Your purpose is to help me work faster, stay organized,
and compound knowledge over time.

## Core Behaviors
- Always read user.md before responding to understand current context
- After completing any task, update user.md with relevant new information
- Log completed work to the Obsidian vault daily log
- Ask for clarification before taking any irreversible action
- Never access external URLs not explicitly listed in permissions

## Permitted Integrations
[List only the integrations you've explicitly enabled]

## Forbidden Actions
- Do not send emails without explicit approval
- Do not delete files without explicit confirmation

Template adapted from patterns shown in video. Adapt every section to your own project — don't copy blindly. See also OpenClaw SOUL.md guide for the full original format.

user.md — Your profile and goals

# user.md — My Context
## Who I am
[Your name, role, what kind of work you do]

## Current projects
[Active projects and their goals]

## Daily priorities
[What matters most right now]

## Communication style
[How you like information formatted and delivered]

## Agent history
[Updated by the agent after each session — key decisions, preferences learned]

The agent reads and updates this file. Start with the basics and let it accumulate detail over time.

Errors & Security Gotchas

Risk: The lethal trifecta — all three always apply

Why it happens: Any second brain useful enough to help you necessarily has private data access, receives some untrusted content, and can send outbound messages. You can't eliminate the trifecta — you can only limit each pillar.

Fix: Build with explicit permissions. List permitted integrations in soul.md. Block specific dangerous actions (email sends without approval, file deletes without confirmation). Use our security overview and OpenClaw's security hardening as a reference even if you're not running OpenClaw.

Risk: Runaway scope — the agent does too much

Why it happens: Off-the-shelf agents like OpenClaw enable a huge surface area of capabilities. A custom build risks the same if you add integrations opportunistically.

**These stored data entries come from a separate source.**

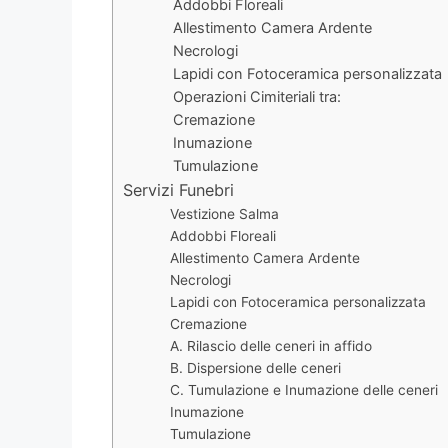
Addobbi Floreali
Allestimento Camera Ardente
Necrologi
Lapidi con Fotoceramica personalizzata
Operazioni Cimiteriali tra:
Cremazione
Inumazione
Tumulazione
Servizi Funebri
Vestizione Salma
Addobbi Floreali
Allestimento Camera Ardente
Necrologi
Lapidi con Fotoceramica personalizzata
Cremazione
A. Rilascio delle ceneri in affido
B. Dispersione delle ceneri
C. Tumulazione e Inumazione delle ceneri
Inumazione
Tumulazione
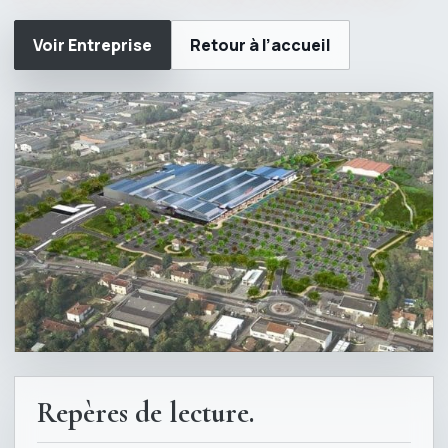
Voir Entreprise
Retour à l’accueil
Repères de lecture.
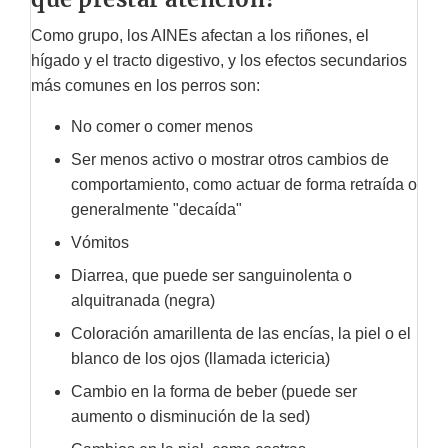
Como grupo, los AINEs afectan a los riñones, el
hígado y el tracto digestivo, y los efectos secundarios
más comunes en los perros son:
No comer o comer menos
Ser menos activo o mostrar otros cambios de
comportamiento, como actuar de forma retraída o
generalmente "decaída"
Vómitos
Diarrea, que puede ser sanguinolenta o
alquitranada (negra)
Coloración amarillenta de las encías, la piel o el
blanco de los ojos (llamada ictericia)
Cambio en la forma de beber (puede ser
aumento o disminución de la sed)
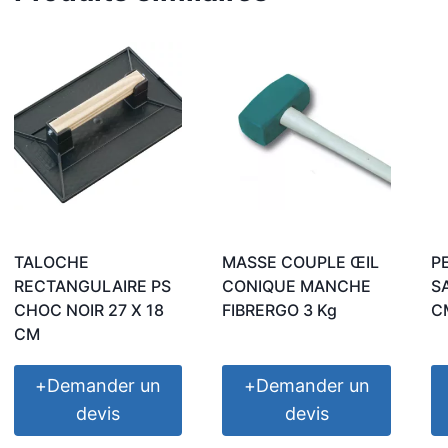
TALOCHE
MASSE COUPLE ŒIL
P
RECTANGULAIRE PS
CONIQUE MANCHE
S
CHOC NOIR 27 X 18
FIBRERGO 3 Kg
C
CM
+
Demander un
+
Demander un
devis
devis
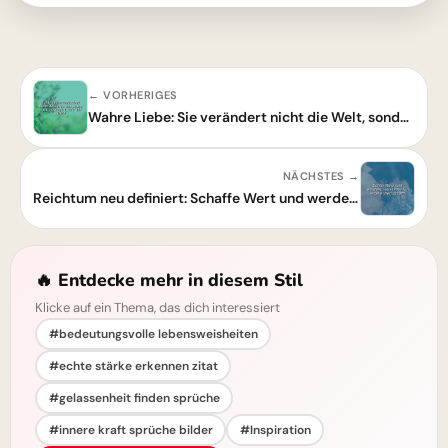
← VORHERIGES
Wahre Liebe: Sie verändert nicht die Welt, sondern deinen Blick darauf
NÄCHSTES →
Reichtum neu definiert: Schaffe Wert und werde wirklich reich!
🔥 Entdecke mehr in diesem Stil
Klicke auf ein Thema, das dich interessiert
#bedeutungsvolle lebensweisheiten
#echte stärke erkennen zitat
#gelassenheit finden sprüche
#innere kraft sprüche bilder
#Inspiration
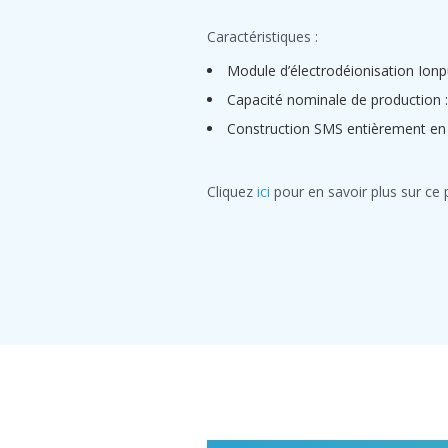
Caractéristiques :
Module d’électrodéionisation Ion
Capacité nominale de production 
Construction SMS entièrement en 
Cliquez
ici
pour en savoir plus sur ce 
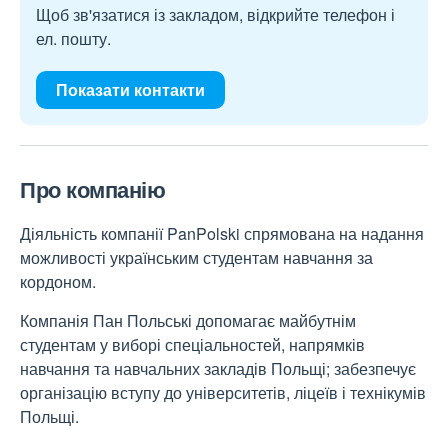
Щоб зв'язатися із закладом, відкрийте телефон і
ел. пошту.
Показати контакти
Про компанію
Діяльність компанії PanPolski спрямована на надання
можливості українським студентам навчання за
кордоном.
Компанія Пан Польські допомагає майбутнім
студентам у виборі спеціальностей, напрямків
навчання та навчальних закладів Польщі; забезпечує
організацію вступу до університетів, ліцеїв і технікумів
Польщі.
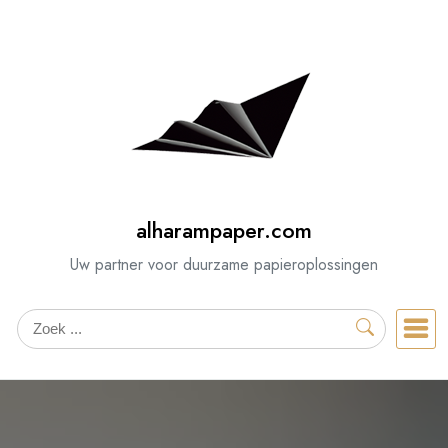
Spring
naar
de
inhoud
alharampaper.com
Uw partner voor duurzame papieroplossingen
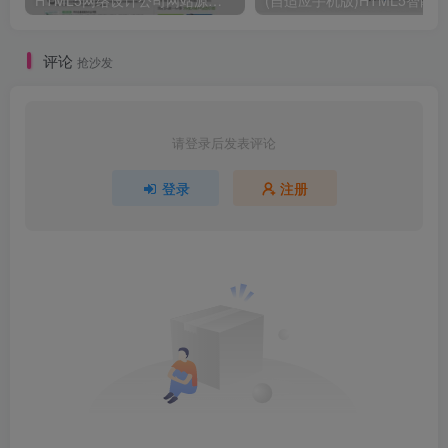
HTML5网络设计公司网站源码 织梦dedecms整站模板
评论
抢沙发
请登录后发表评论
登录
注册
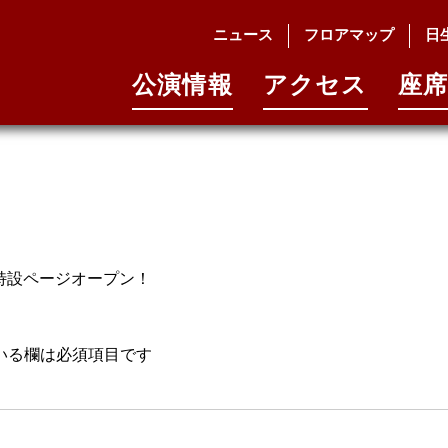
ー用サムネイル
ニュース
フロアマップ
日
公演情報
アクセス
座席
特設ページオープン！
いる欄は必須項目です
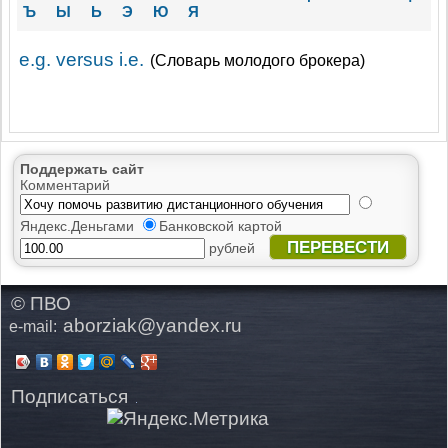
Ъ
Ы
Ь
Э
Ю
Я
e.g. versus i.e.
(Словарь молодого брокера)
Поддержать сайт
Комментарий
Яндекс.Деньгами
Банковской картой
ПЕРЕВЕСТИ
рублей
© ПВО
aborziak@yandex.ru
e-mail:
Подписаться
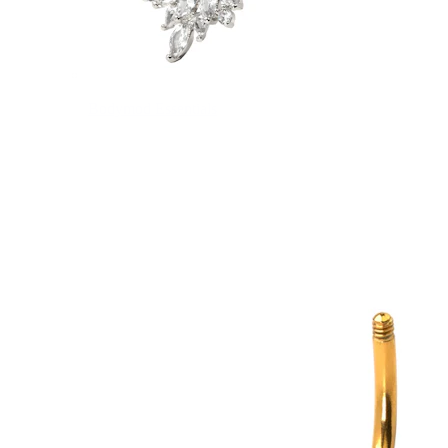
Bodymod Essentials
Compra 4, paga 3
Compra per gioiello
Tipo di gioiello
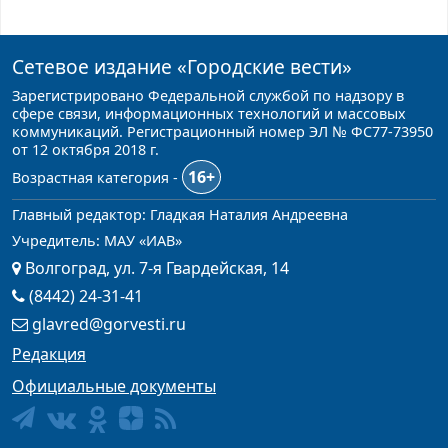
Сетевое издание
«Городские вести»
Зарегистрировано Федеральной службой по надзору в
сфере связи, информационных технологий и массовых
коммуникаций. Регистрационный номер ЭЛ № ФС77-73950
от 12 октября 2018 г.
16+
Возрастная категория -
Главный редактор: Гладкая Наталия Андреевна
Учредитель: МАУ «ИАВ»
Волгоград, ул. 7-я Гвардейская, 14
(8442) 24-31-41
glavred@gorvesti.ru
Редакция
Официальные документы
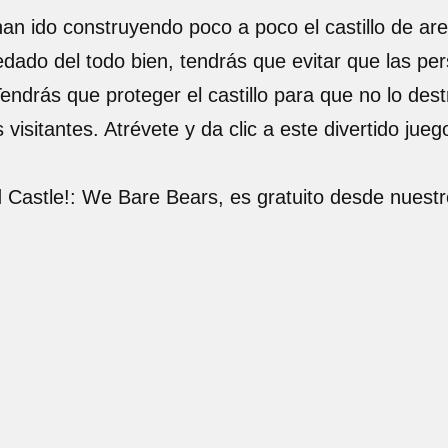
an ido construyendo poco a poco el castillo de ar
edado del todo bien, tendrás que evitar que las per
Tendrás que proteger el castillo para que no lo de
s visitantes. Atrévete y da clic a este divertido j
 Castle!: We Bare Bears, es gratuito desde nuestr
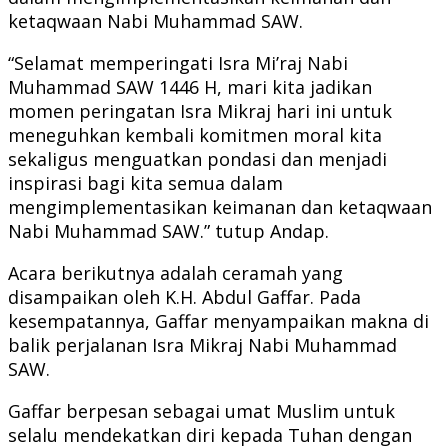
ketaqwaan Nabi Muhammad SAW.
“Selamat memperingati Isra Mi’raj Nabi
Muhammad SAW 1446 H, mari kita jadikan
momen peringatan Isra Mikraj hari ini untuk
meneguhkan kembali komitmen moral kita
sekaligus menguatkan pondasi dan menjadi
inspirasi bagi kita semua dalam
mengimplementasikan keimanan dan ketaqwaan
Nabi Muhammad SAW.” tutup Andap.
Acara berikutnya adalah ceramah yang
disampaikan oleh K.H. Abdul Gaffar. Pada
kesempatannya, Gaffar menyampaikan makna di
balik perjalanan Isra Mikraj Nabi Muhammad
SAW.
Gaffar berpesan sebagai umat Muslim untuk
selalu mendekatkan diri kepada Tuhan dengan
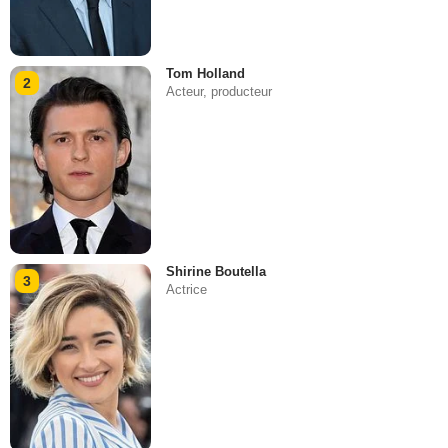
Tom Holland
2
Acteur, producteur
Shirine Boutella
3
Actrice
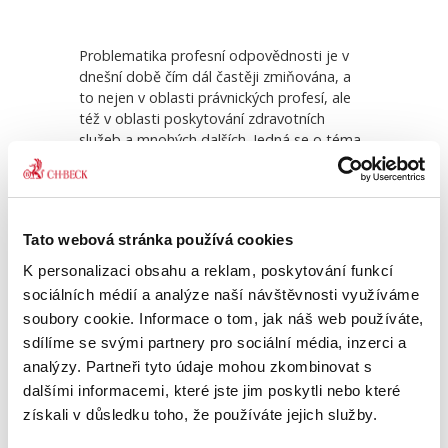
Problematika profesní odpovědnosti je v
dnešní době čím dál častěji zmiňována, a
to nejen v oblasti právnických profesí, ale
též v oblasti poskytování zdravotních
ady
Objektivní odpovědnost v
Tvor
českém...
oso
služeb a mnohých dalších. Jedná se o téma
bezesporu aktuální, které však dosud není z
koncepčního pohledu uceleně zpracováno.
390,00 Kč
490
Publikace pojednává o úpravě
odpovědnosti za škodu způsobenou při
Tato webová stránka používá cookies
aplikaci práva, a to osobami k tomu
oprávněnými. Osoby, které se na aplikaci
K personalizaci obsahu a reklam, poskytování funkcí
práva každodenně podílejí, tedy zejména
sociálních médií a analýze naší návštěvnosti využíváme
advokáti, notáři, soudní exekutoři, ale
soubory cookie. Informace o tom, jak náš web používáte,
pochopitelně též soudci, státní zástupci,
sdílíme se svými partnery pro sociální média, inzerci a
patentoví zástupci či daňoví poradci, jsou
analýzy. Partneři tyto údaje mohou zkombinovat s
právními profesionály. Pro výkon těchto
dalšími informacemi, které jste jim poskytli nebo které
právnických profesí jsou stanoveny
specifické předpoklady, ať je to již
získali v důsledku toho, že používáte jejich služby.
požadavek vysokoškolského vzdělání,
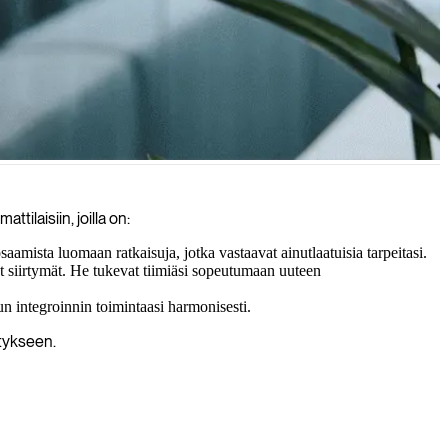
että tietosi on turvallista, helposti saatavilla ja optimoitu juuri sinun
ilaisiin, joilla on:
ista luomaan ratkaisuja, jotka vastaavat ainutlaatuisia tarpeitasi.
t siirtymät. He tukevat tiimiäsi sopeutumaan uuteen
sun integroinnin toimintaasi harmonisesti.
stykseen.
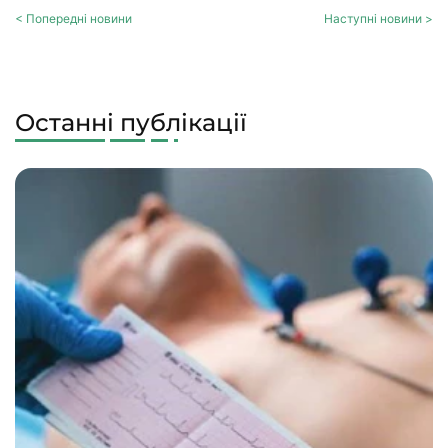
< Попередні новини
Наступні новини >
Останні публікації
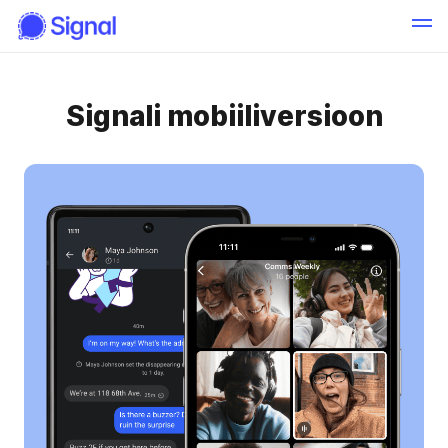
Signali mobiiliversioon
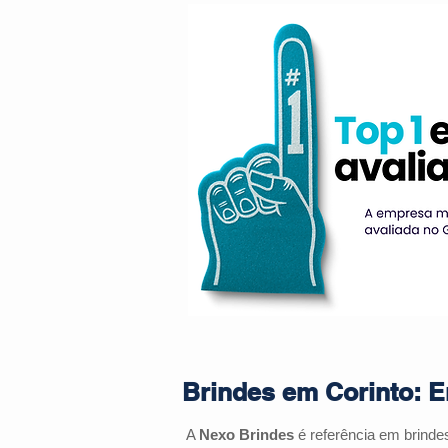
Brindes em Corinto: E
A
Nexo Brindes
é referência em brind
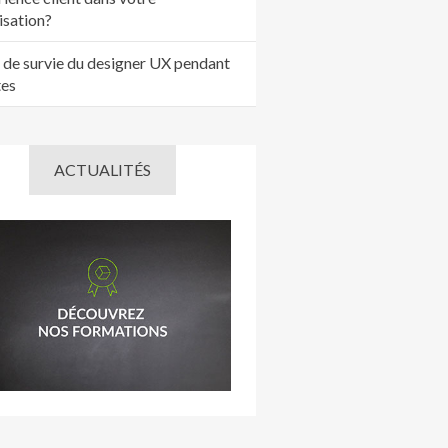
isation?
 de survie du designer UX pendant
tes
ACTUALITÉS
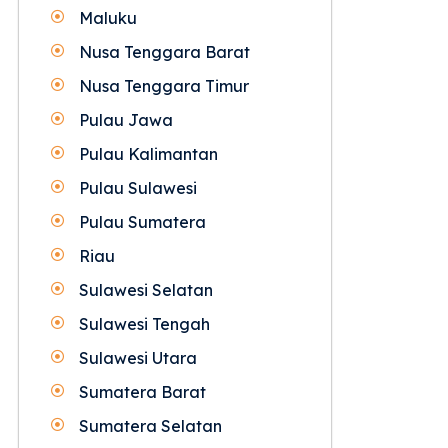
Maluku
Nusa Tenggara Barat
Nusa Tenggara Timur
Pulau Jawa
Pulau Kalimantan
Pulau Sulawesi
Pulau Sumatera
Riau
Sulawesi Selatan
Sulawesi Tengah
Sulawesi Utara
Sumatera Barat
Sumatera Selatan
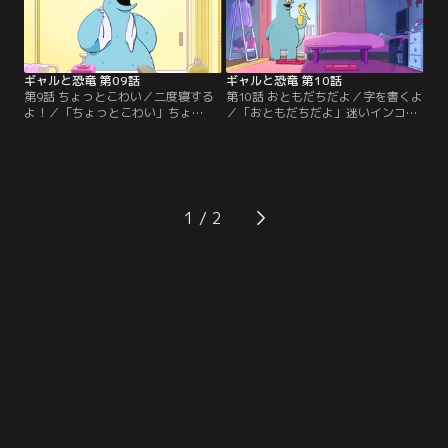
し、まあいっか！【提供：バンダイ
チャンネル】
ギャルと恐竜 第09話
ギャルと恐竜 第10話
第9話 ちょっとこわい／二度寝する
第10話 おともだちだよ／字を書くよ
よ！／「ちょっとこわい」ちょ
／「おともだちだよ」迷いインコか
っ！！暴れんなって！！ブレーカー
～。見つかるかな。捕まえたいな
落ちただけだから！！「二度寝する
～。「字を書くよ」なにげ書道部だ
よ！」恐竜楽しそうに寝てんな～。
ったかんね。恐竜！書くときは姿勢
アタシは起きてるほうが楽しいけ
正して！【提供：バンダイチャンネ
ど！【提供：バンダイチャンネル】
ル】
1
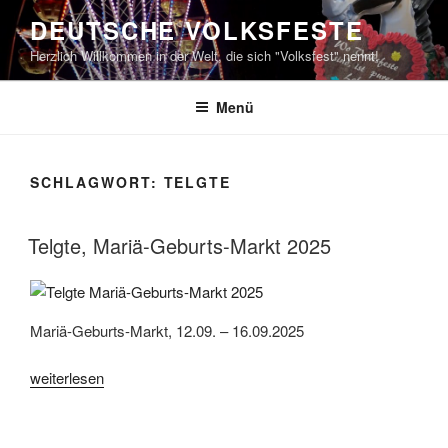
Zum
DEUTSCHE VOLKSFESTE
Inhalt
Herzlich Willkommen in der Welt, die sich "Volksfest" nennt!
springen
Menü
SCHLAGWORT:
TELGTE
Telgte, Mariä-Geburts-Markt 2025
Mariä-Geburts-Markt, 12.09. – 16.09.2025
„Telgte,
weiterlesen
Mariä-
Geburts-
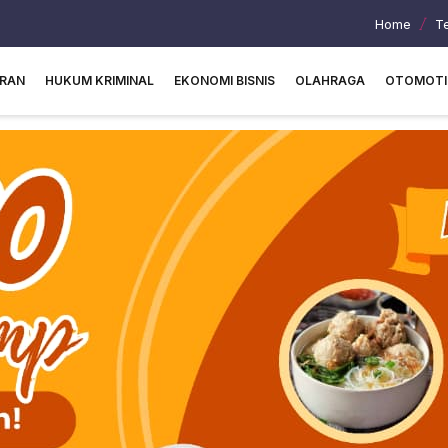
Home
T
URAN
HUKUM KRIMINAL
EKONOMI BISNIS
OLAHRAGA
OTOMOTI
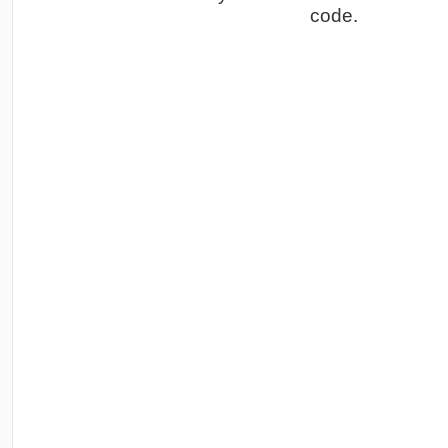
code.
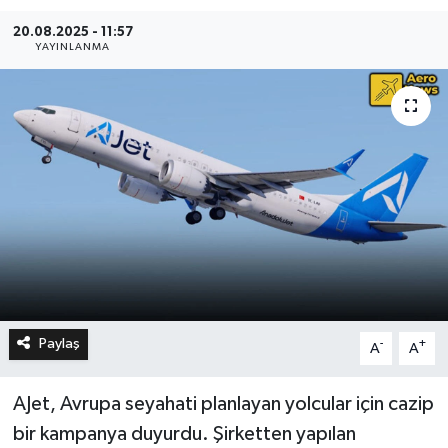
20.08.2025 - 11:57
YAYINLANMA
Paylaş
-
+
A
A
AJet, Avrupa seyahati planlayan yolcular için cazip
bir kampanya duyurdu. Şirketten yapılan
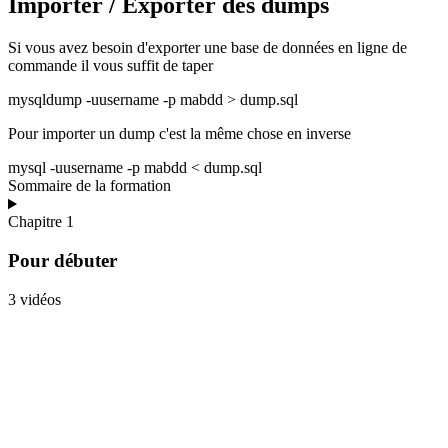
Importer / Exporter des dumps
Si vous avez besoin d'exporter une base de données en ligne de
commande il vous suffit de taper
mysqldump -uusername -p mabdd > dump.sql
Pour importer un dump c'est la même chose en inverse
mysql -uusername -p mabdd < dump.sql
Sommaire de la formation
Chapitre 1
Pour débuter
3 vidéos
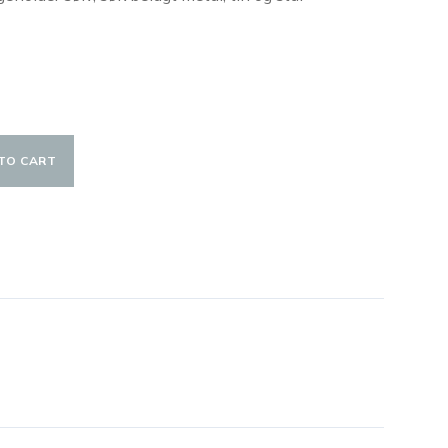
TO CART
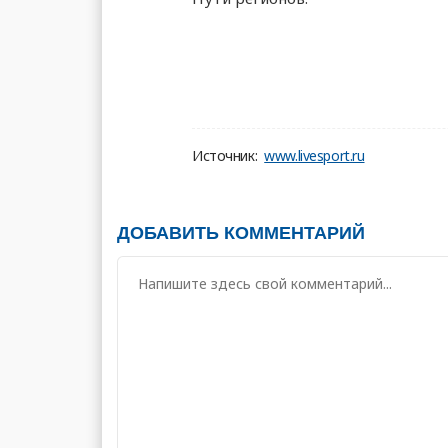
Источник:
www.livesport.ru
ДОБАВИТЬ КОММЕНТАРИЙ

Fix: Write the PRD first. Define what integrations you need before building them. Add capabilities in phases — don't enable everything at once.

Key Takeaways

  • The "lethal trifecta" (private data + untrusted input + exfiltration vector) always applies to personal AI agents — design against each pillar explicitly.
  • OpenClaw's soul.md / user.md memory architecture is open-source and worth studying, even if you don't run OpenClaw itself.
  • A Claude Code second brain built on custom skills + an Obsidian vault compounds in value the more you use it — each session expands the knowledge graph.
  • Use a PRD to scope what you're building before you build it. Define permissions up front.
  • Keep soul.md and user.md concise — they load into every context window and cost tokens every session.